Non-State actors are prime movers in today’s world, and the United Nations needs to be more pro-active in “bringing together all constituencies relevant to global issues, and galvanizing appropriate networks for effective results”, says the report of an independent panel chaired by former Brazilian President Fernando Henrique Cardoso, released today.... Among its specific recommendations are that the General Assembly should include civil society organizations more regularly in its affairs, that civil society dialogs with the Security Council should be extended and deepened, and that a new Under-Secretary-General should be named to promote engagement with civil society.
But the major thrust of the report, entitled “We the Peoples: Civil Society, the United Nations and Global Governance”, is to argue for a paradigm shift in how the United Nations sees itself. Rather than an exclusively inter-governmental body that occasionally accepts input from outside the ranks of State actors, the Organization should foster multi-constituency processes that incorporate the viewpoints and capabilities of citizen groups, policy advocates, businesses, local governments and parliamentarians.
As corporations dissolve borders and escape the bounds of national sovereignty who will speak for the people? Cofi Annan should be praised for his wisdom in looking to the self-organizing communities of civil society for a rebirth of global democracy in the age of global markets. (No doubt NGOWatch will take another position on the "unelected few" who dare call global capital, their politicians and their policy think tanks to account.)
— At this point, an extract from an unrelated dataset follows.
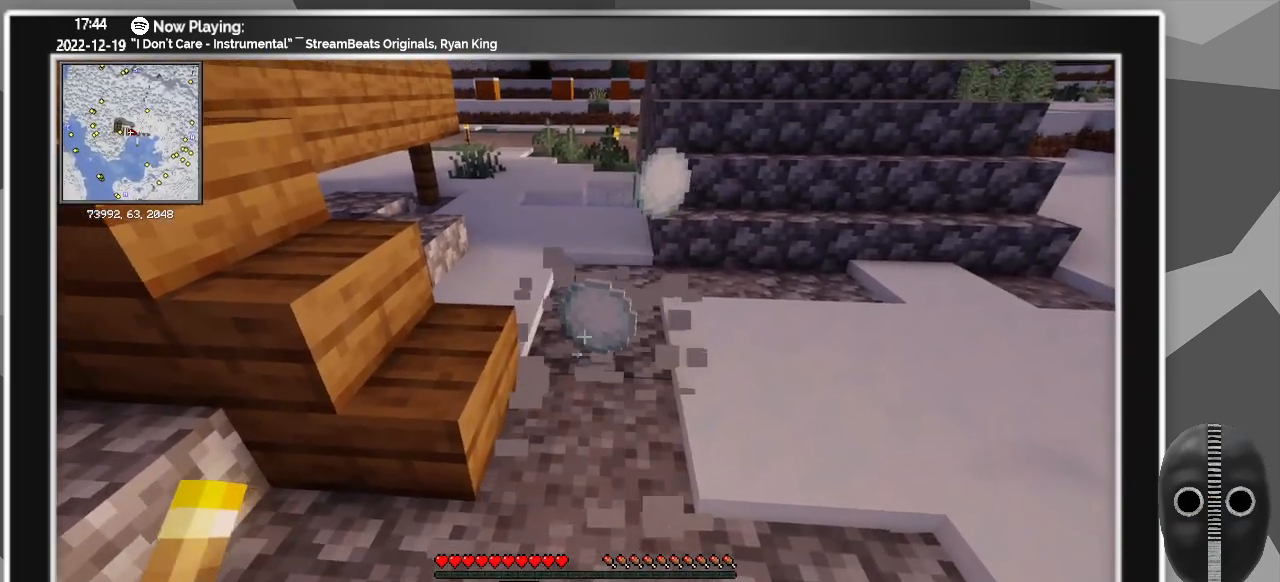
{"keys": [], "mouse": [], "events": [[133, "w", "up"]]}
I can't help wondering if the financial scandals rocking the US nonprofit world, and the incipient round of new governmental regulations will be used to curtail civil society organizations that, like those listed on NGOWatch, do not always toe the neoliberal line. The battle for global democracy will be fought by NGOs against not only corporate interests, but the governments they carry in their pocket. Who then issues the NGOs their "permits"? (On a related note, it is hardly reassuring that the ideologically-engaged Justice Department is using its terrorist database and the Patriot Act to hassle and defund the ACLU.)
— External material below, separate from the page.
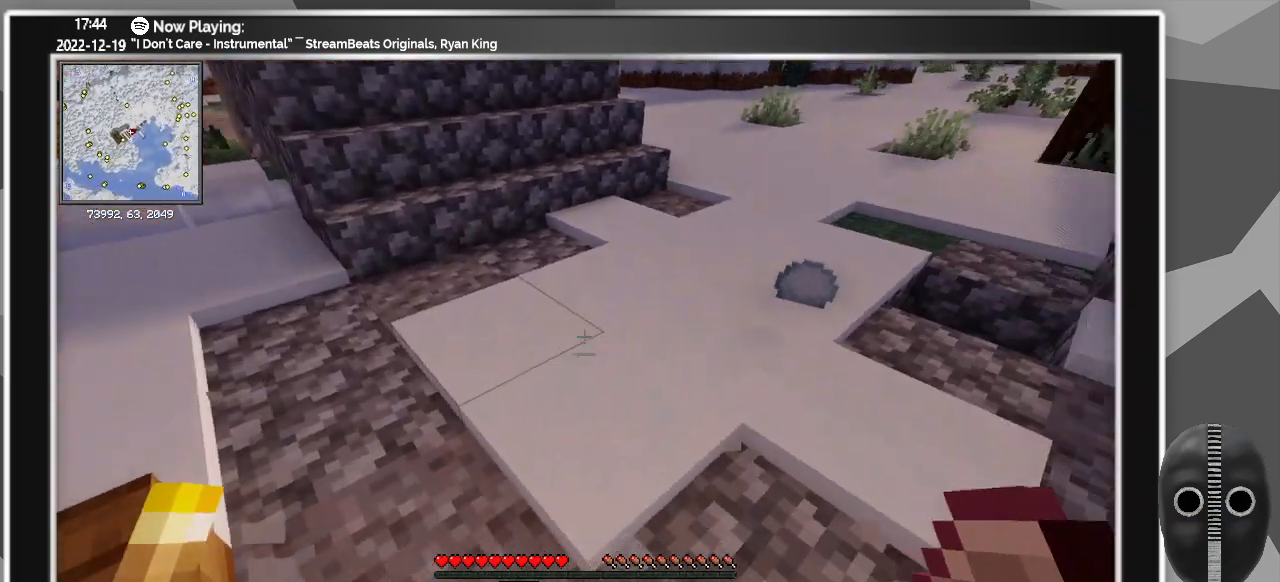
{"keys": ["a"], "mouse": [], "events": [[100, "mouse_left", "down"], [150, "mouse_left", "up"], [200, "a", "down"]]}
Playing politics with charity? I think we are seeing only the beginning. I don't know whether to smile or weep that the conservative think tanks are writing about the proper role of charity in a society dominated by business interests and their governmental allies.
The freedom to assemble peacefully and form a nonprofit to work toward shared visions of the public good is an essential Constitutional right. I am concerned when policy intellectuals and regulators begin to see these civic organizations as another pawn on their chessboard, divvying them up into "For" and "Against," or seeing them as a cheap way to provide services with somebody else's money. Let's keep "the third sector" as independent as possible, so, as Cofi Anan might agree, it can act as a check and a balance on both government and business.
Where are the think tank policy intellectuals with the courage to blog? Come on. NGOWatch, can we talk? Or would prefer that we, the unelected electors, just listen?